The move was made under pressure from the California State Legislature and a federal judge’s order that said the public university system had discriminated against Jewish students and denied them equal educational opportunities.
Mr. Drake defended the university’s history as a free-speech pioneer, saying that the “vast majority” of the protests on the flagship state system’s campuses were peaceful but “some of the activities we saw this past year were not.”
“Clear communication and consistent application of policies and laws are key to achieving the delicate but essential balance between free speech rights and the need to protect the safety of our community and maintain critical University operations,” Mr. Drake said in a Monday open letter.
He laid out four priorities, starting with enforcing policies “camping or encampments, unauthorized structures, restrictions on free movement, masking to conceal identity, and refusing to reveal one’s identity when asked to do so by University personnel.”
The universities will also develop a framework for consistently enforcing its policies and responding to policy violations; issue a guidance about “campus climate resources and policies,” and launch a UC Campus Climate initiative to assist campuses in improving the school atmosphere.
Mr. Drake did not specifically mention the pro-Palestinian activists who roiled the universities after the Oct. 7 Hamas attack on Israeli civilians, intimidating Jewish students by, for example, blocking off access to sections of the campus with pro-Gaza encampments and calling for an “intifada,” or an uprising against Israel.
“We make every effort to nurture free expression, and we provide countless opportunities and venues for our students, faculty, other academic appointees, and staff to safely and lawfully share their diverse viewpoints and beliefs,” Mr. Drake said in his letter.
The announcement comes with the state legislature withholding $25 million from the UC budget pending a report due Oct. 1 explaining how the system plans to “protect safety and access to educational opportunities and campus spaces and buildings.”
The system is also grappling with a federal judge’s order last week banning students and faculty from accessing any program, facility or area of campus blocked off to Jewish students at the University of California, Los Angeles.
The order could bring campus life at UCLA to a virtual standstill if the pro-Palestinian encampments and barricades that emerged in the spring make a return in the fall quarter.
UCLA spokesperson Mary Osako said the ruling would “hamstring our ability to respond to events on the ground and meet the needs of the Bruin community,” but the order was cheered by anti-discrimination groups as a precedent for antisemitism lawsuits filed by Jewish students.
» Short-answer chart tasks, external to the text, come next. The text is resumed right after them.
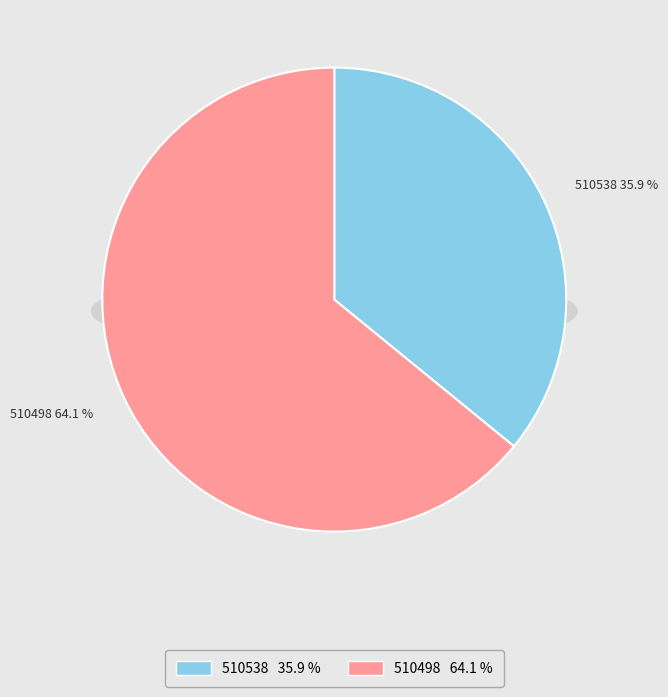

Which category has the smallest portion of the pie?

510538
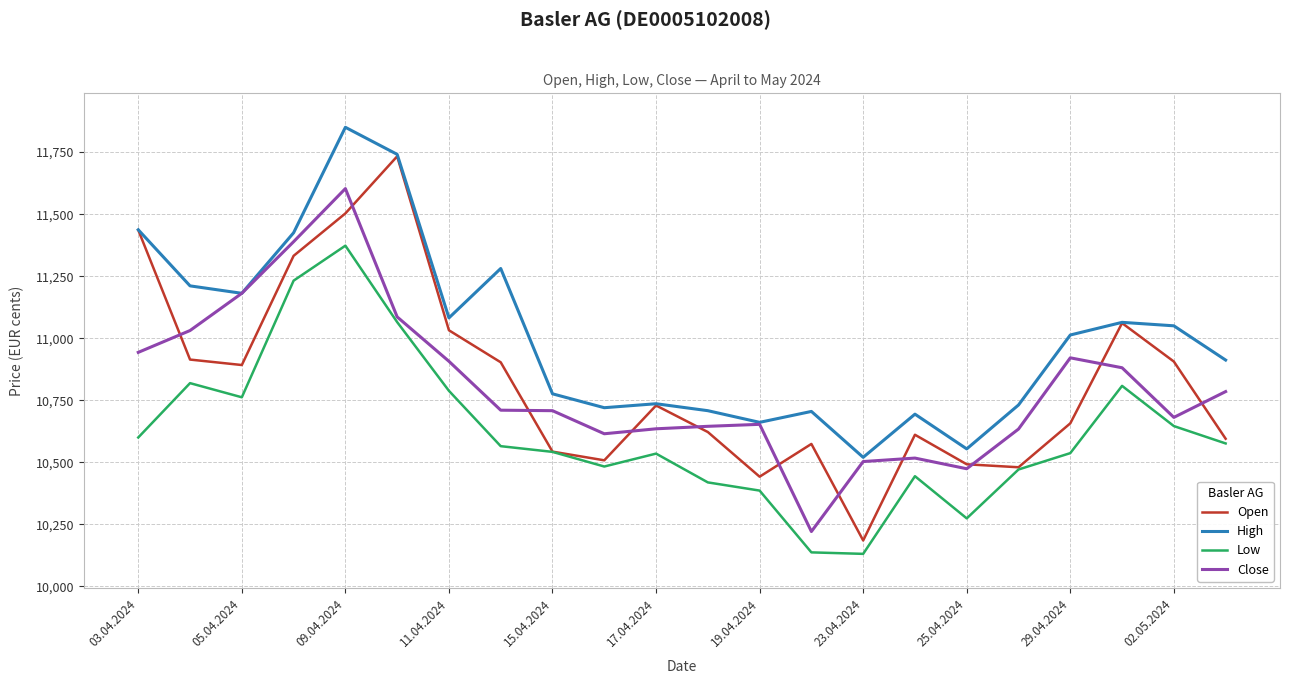

True or false: High and Low cross at least once.

False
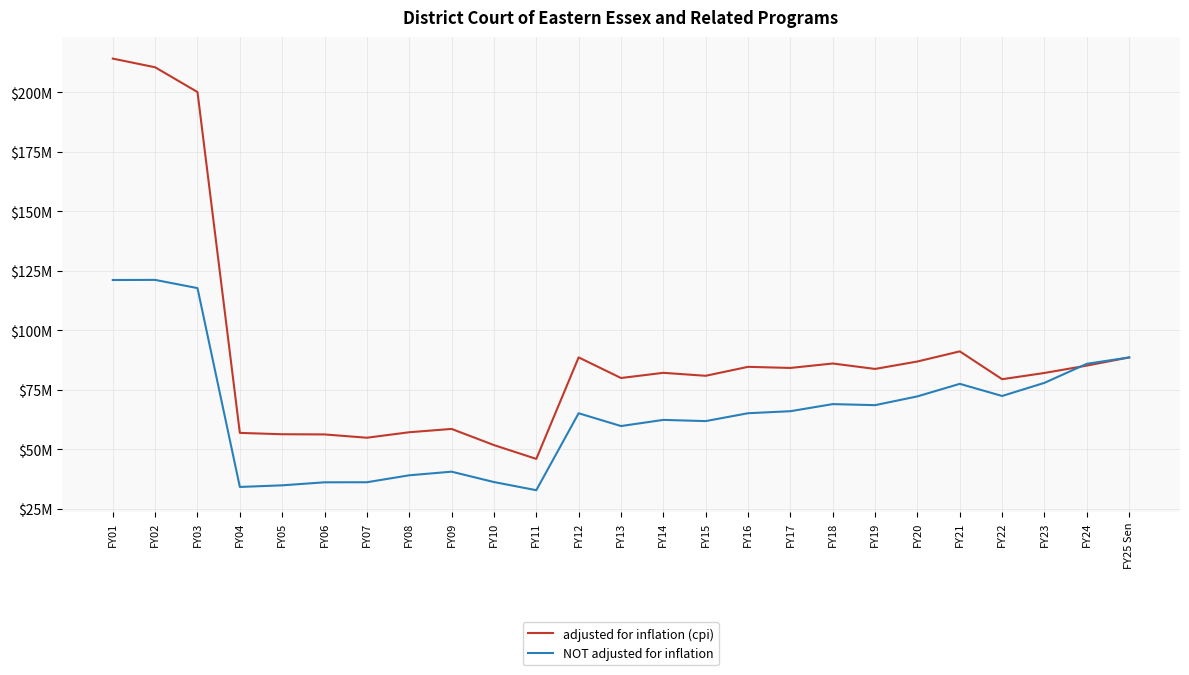

Is this an area chart (filled region under the line)?

No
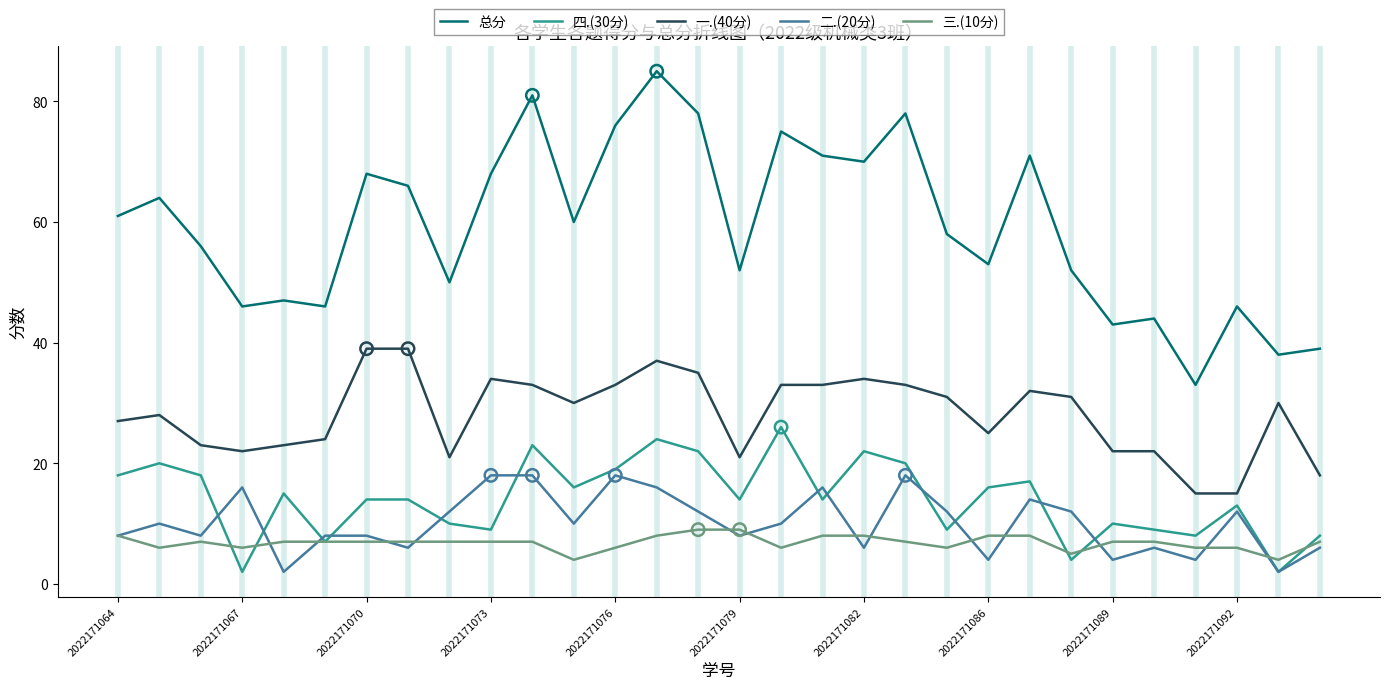

Which series has the largest range (max minus min)?

总分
“While this decision might only affect UCLA, it should reverberate across the country,” James Pasch, senior director of national litigation at the Anti-Defamation League, told Jewish Insider.
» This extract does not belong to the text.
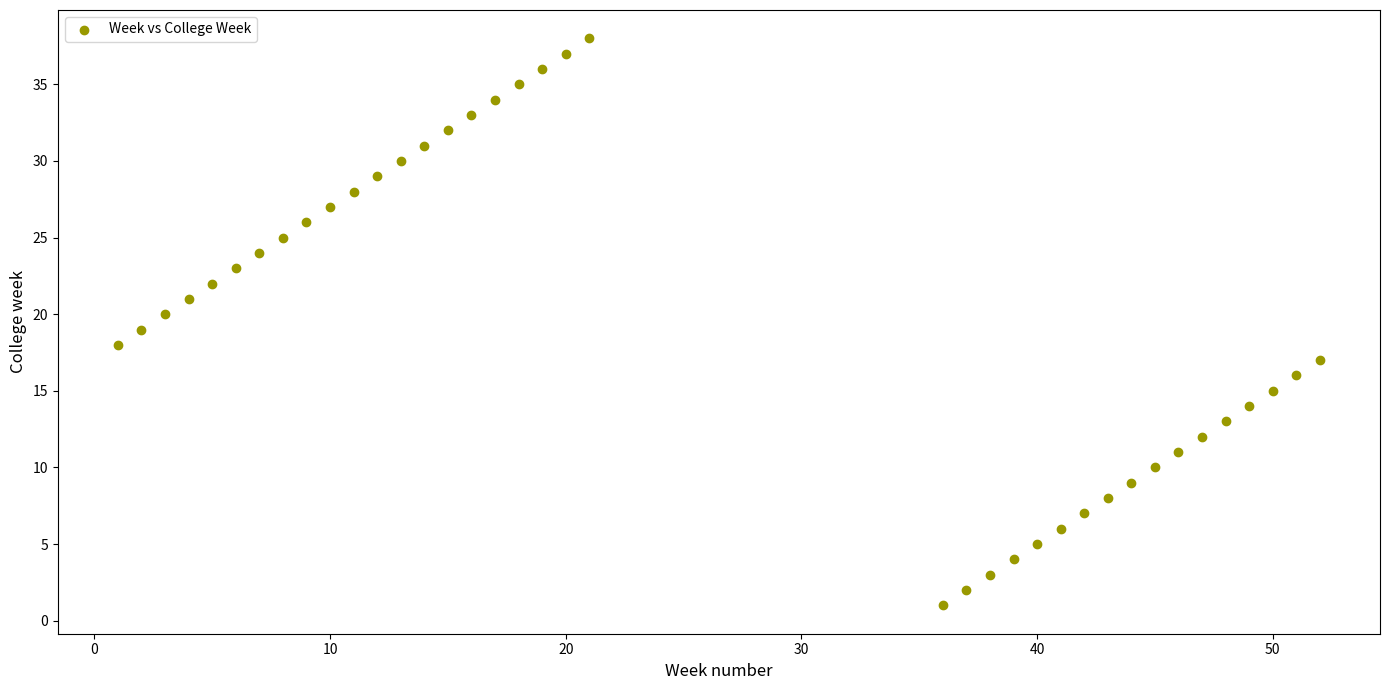

What is the range of X values (max minus min)?

51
Graeme Blair, a member of Faculty for Justice in Palestine at UCLA, condemned the president’s policies, blaming the university for its response to an April skirmish between anti-Israel encampment activists and pro-Israel “outside agitators.”
“These policies have one simple goal: stop dissent on campus about UC’s complicity in the war on Gaza,” said Mr. Blair in the Daily Bruin, the UCLA student newspaper.
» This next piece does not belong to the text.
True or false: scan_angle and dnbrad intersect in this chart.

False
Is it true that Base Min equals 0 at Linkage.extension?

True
The UC system’s recommitment to enforcing its protest policies comes with universities nationwide wrestling with how to maintain campus order — and protect Jewish students — without squelching the free-speech rights of pro-Palestinian students and faculty.
Some universities found themselves stuck in the middle last year between congressional Republicans and alumni who blasted them for allowing the protest camps to flourish, and pro-Palestinian groups that condemned them for bringing in police to disband the illegal encampments.
“Our ultimate goal is for all of our community members to feel supported in their ability to express themselves, and to pursue their studies, research, patient care, and other work on our campuses,” Mr. Drake said. “We also want our community members to understand what’s expected of them, including a clear understanding of the principles, policies, and laws that govern our behavior on campus.”